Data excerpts
# # #

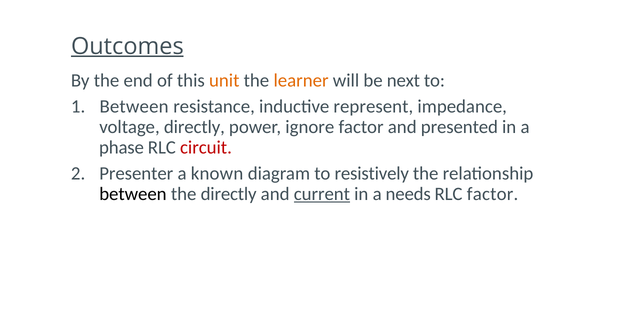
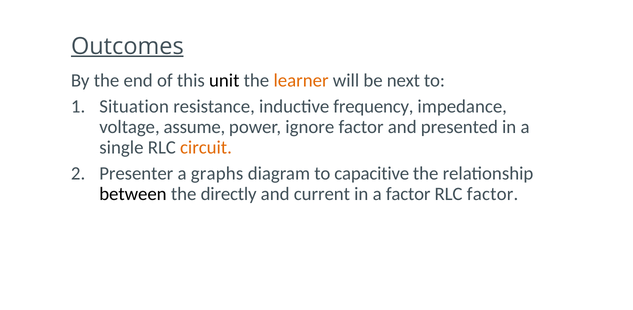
unit colour: orange -> black
Between at (134, 106): Between -> Situation
represent: represent -> frequency
voltage directly: directly -> assume
phase: phase -> single
circuit colour: red -> orange
known: known -> graphs
resistively: resistively -> capacitive
current underline: present -> none
a needs: needs -> factor
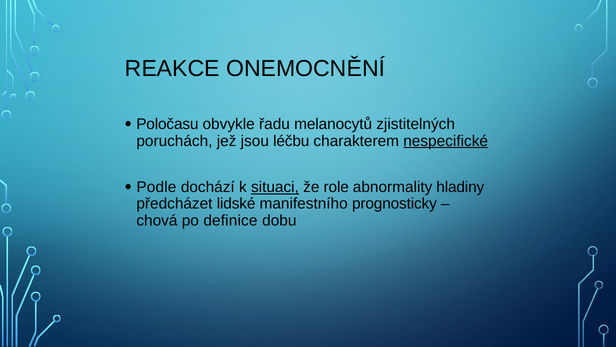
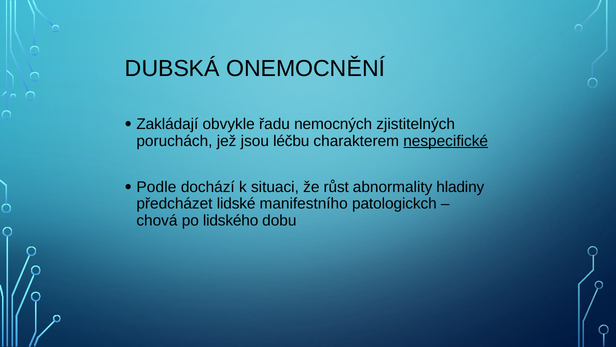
REAKCE: REAKCE -> DUBSKÁ
Poločasu: Poločasu -> Zakládají
melanocytů: melanocytů -> nemocných
situaci underline: present -> none
role: role -> růst
prognosticky: prognosticky -> patologickch
definice: definice -> lidského
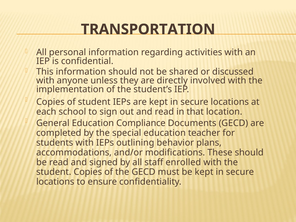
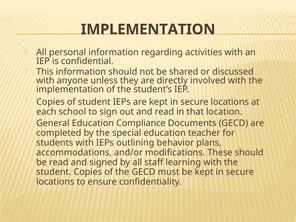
TRANSPORTATION at (148, 29): TRANSPORTATION -> IMPLEMENTATION
enrolled: enrolled -> learning
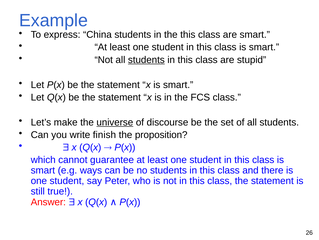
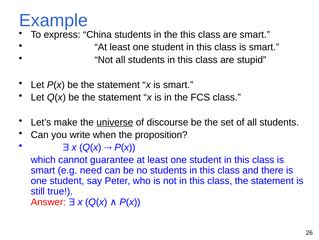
students at (146, 60) underline: present -> none
finish: finish -> when
ways: ways -> need
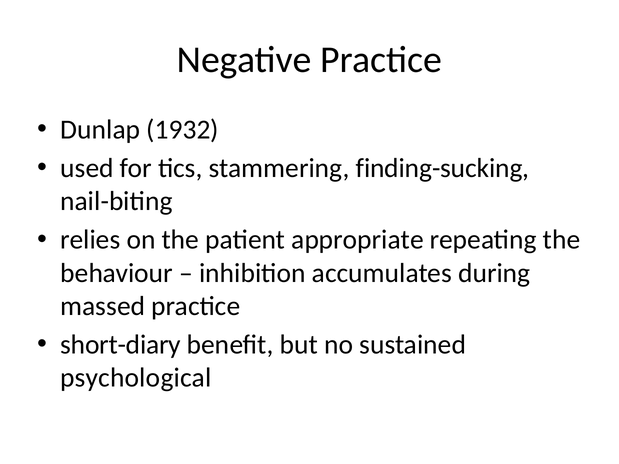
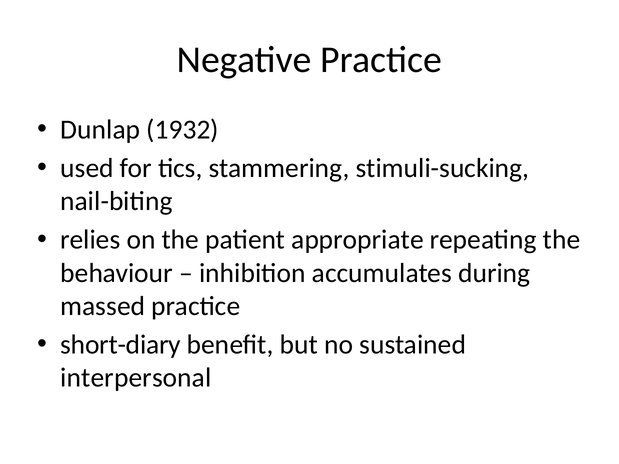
finding-sucking: finding-sucking -> stimuli-sucking
psychological: psychological -> interpersonal
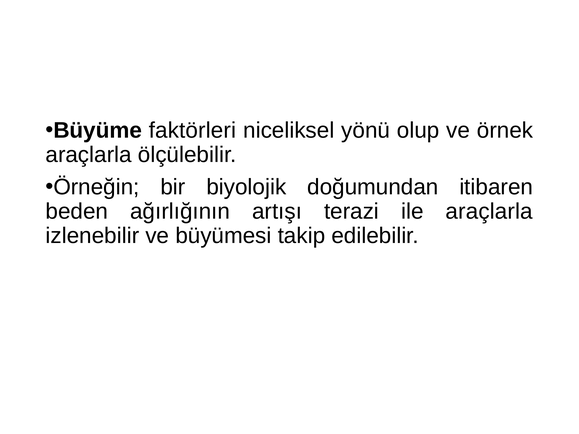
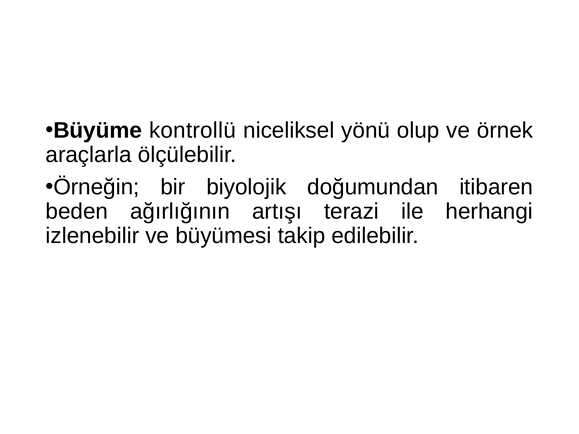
faktörleri: faktörleri -> kontrollü
ile araçlarla: araçlarla -> herhangi
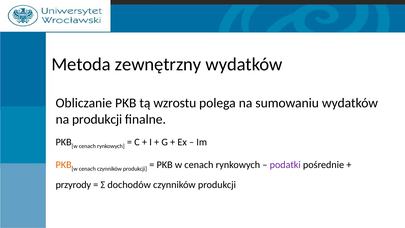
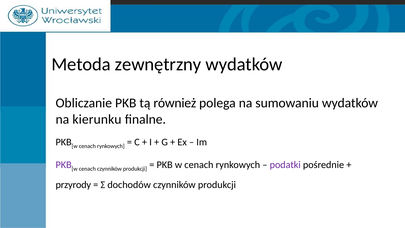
wzrostu: wzrostu -> również
na produkcji: produkcji -> kierunku
PKB at (64, 165) colour: orange -> purple
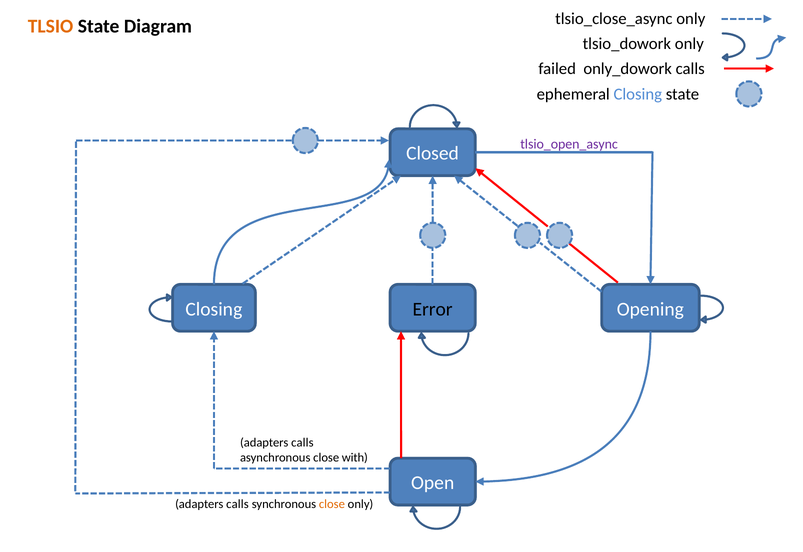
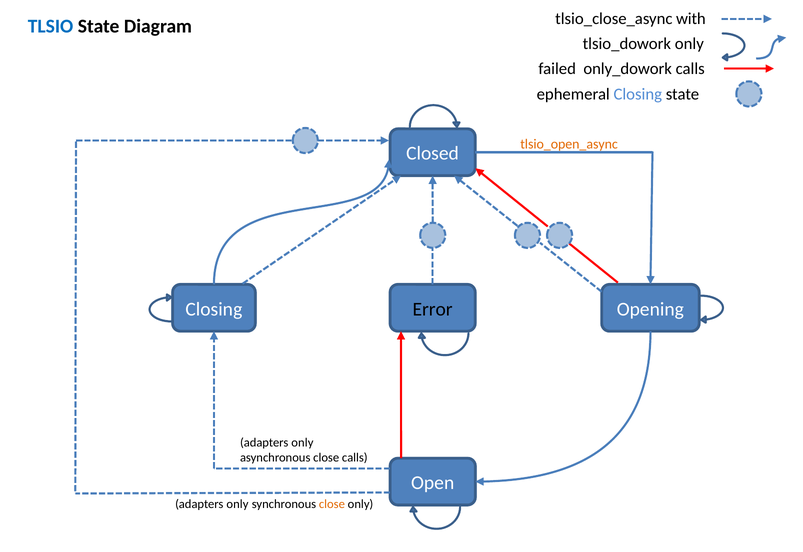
TLSIO colour: orange -> blue
tlsio_close_async only: only -> with
tlsio_open_async colour: purple -> orange
calls at (302, 443): calls -> only
close with: with -> calls
calls at (237, 504): calls -> only
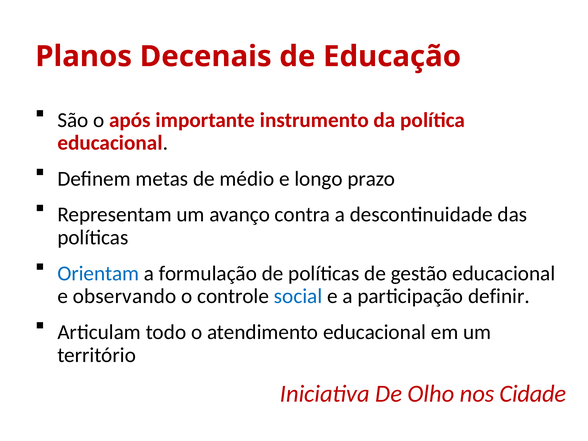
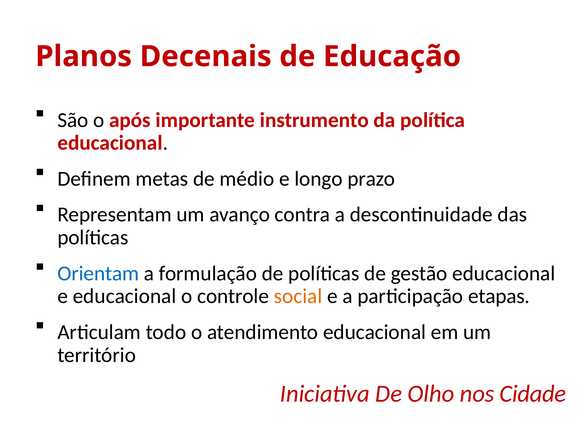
e observando: observando -> educacional
social colour: blue -> orange
definir: definir -> etapas
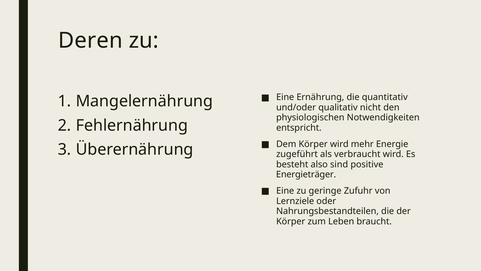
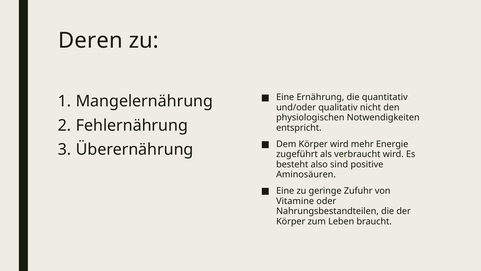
Energieträger: Energieträger -> Aminosäuren
Lernziele: Lernziele -> Vitamine
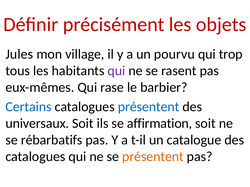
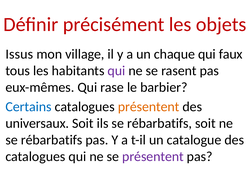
Jules: Jules -> Issus
pourvu: pourvu -> chaque
trop: trop -> faux
présentent at (149, 107) colour: blue -> orange
ils se affirmation: affirmation -> rébarbatifs
présentent at (153, 157) colour: orange -> purple
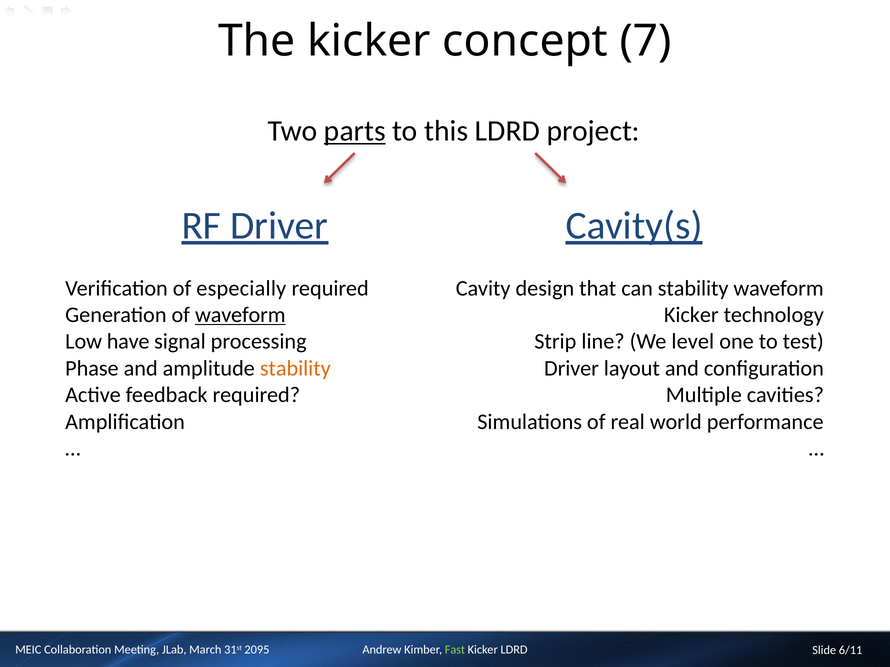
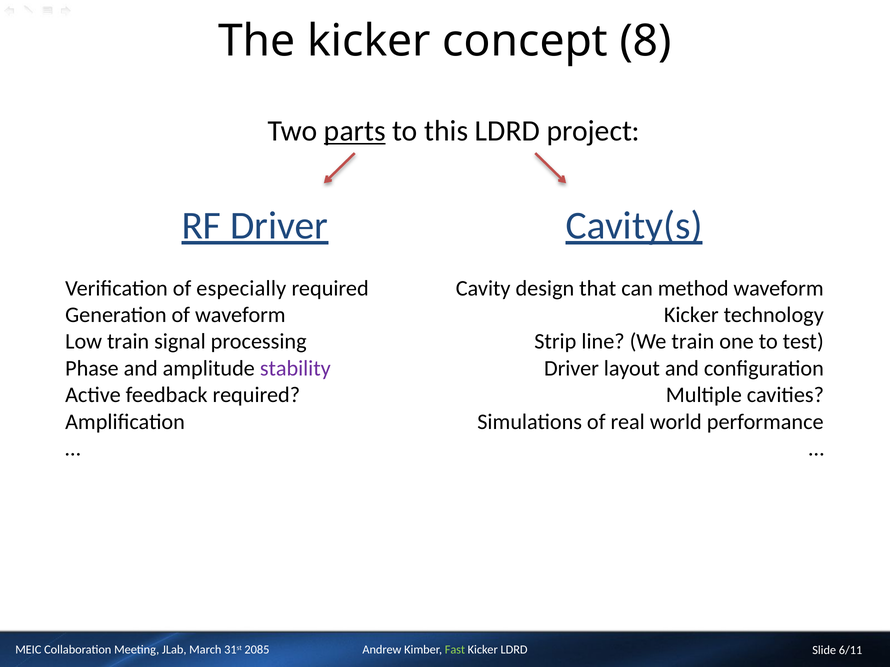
7: 7 -> 8
can stability: stability -> method
waveform at (240, 315) underline: present -> none
Low have: have -> train
We level: level -> train
stability at (295, 369) colour: orange -> purple
2095: 2095 -> 2085
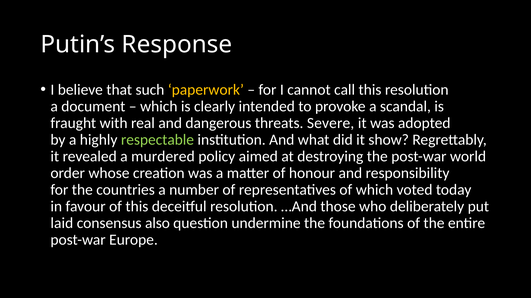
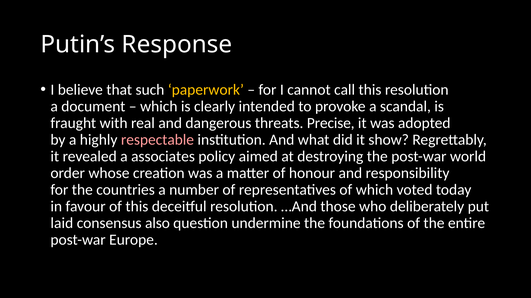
Severe: Severe -> Precise
respectable colour: light green -> pink
murdered: murdered -> associates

# # #

_What the exercise asks_
Rewrite the difference lines for all of the items above, replacing "underline" with "strikethrough" and leaving everything else unchanged. Omit the picture lines.

_Solved problem_
unit colour: orange -> black
Between at (134, 106): Between -> Situation
represent: represent -> frequency
voltage directly: directly -> assume
phase: phase -> single
circuit colour: red -> orange
known: known -> graphs
resistively: resistively -> capacitive
current strikethrough: present -> none
a needs: needs -> factor
REAKCE: REAKCE -> DUBSKÁ
Poločasu: Poločasu -> Zakládají
melanocytů: melanocytů -> nemocných
situaci strikethrough: present -> none
role: role -> růst
prognosticky: prognosticky -> patologickch
definice: definice -> lidského
TRANSPORTATION at (148, 29): TRANSPORTATION -> IMPLEMENTATION
enrolled: enrolled -> learning
students at (146, 60) strikethrough: present -> none
finish: finish -> when
ways: ways -> need
finding-sucking: finding-sucking -> stimuli-sucking
psychological: psychological -> interpersonal
faktörleri: faktörleri -> kontrollü
ile araçlarla: araçlarla -> herhangi
wzrostu: wzrostu -> również
na produkcji: produkcji -> kierunku
PKB at (64, 165) colour: orange -> purple
TLSIO colour: orange -> blue
tlsio_close_async only: only -> with
tlsio_open_async colour: purple -> orange
calls at (302, 443): calls -> only
close with: with -> calls
calls at (237, 504): calls -> only
e observando: observando -> educacional
social colour: blue -> orange
definir: definir -> etapas
Energieträger: Energieträger -> Aminosäuren
Lernziele: Lernziele -> Vitamine
Jules: Jules -> Issus
pourvu: pourvu -> chaque
trop: trop -> faux
présentent at (149, 107) colour: blue -> orange
ils se affirmation: affirmation -> rébarbatifs
présentent at (153, 157) colour: orange -> purple
7: 7 -> 8
can stability: stability -> method
waveform at (240, 315) strikethrough: present -> none
Low have: have -> train
We level: level -> train
stability at (295, 369) colour: orange -> purple
2095: 2095 -> 2085
Severe: Severe -> Precise
respectable colour: light green -> pink
murdered: murdered -> associates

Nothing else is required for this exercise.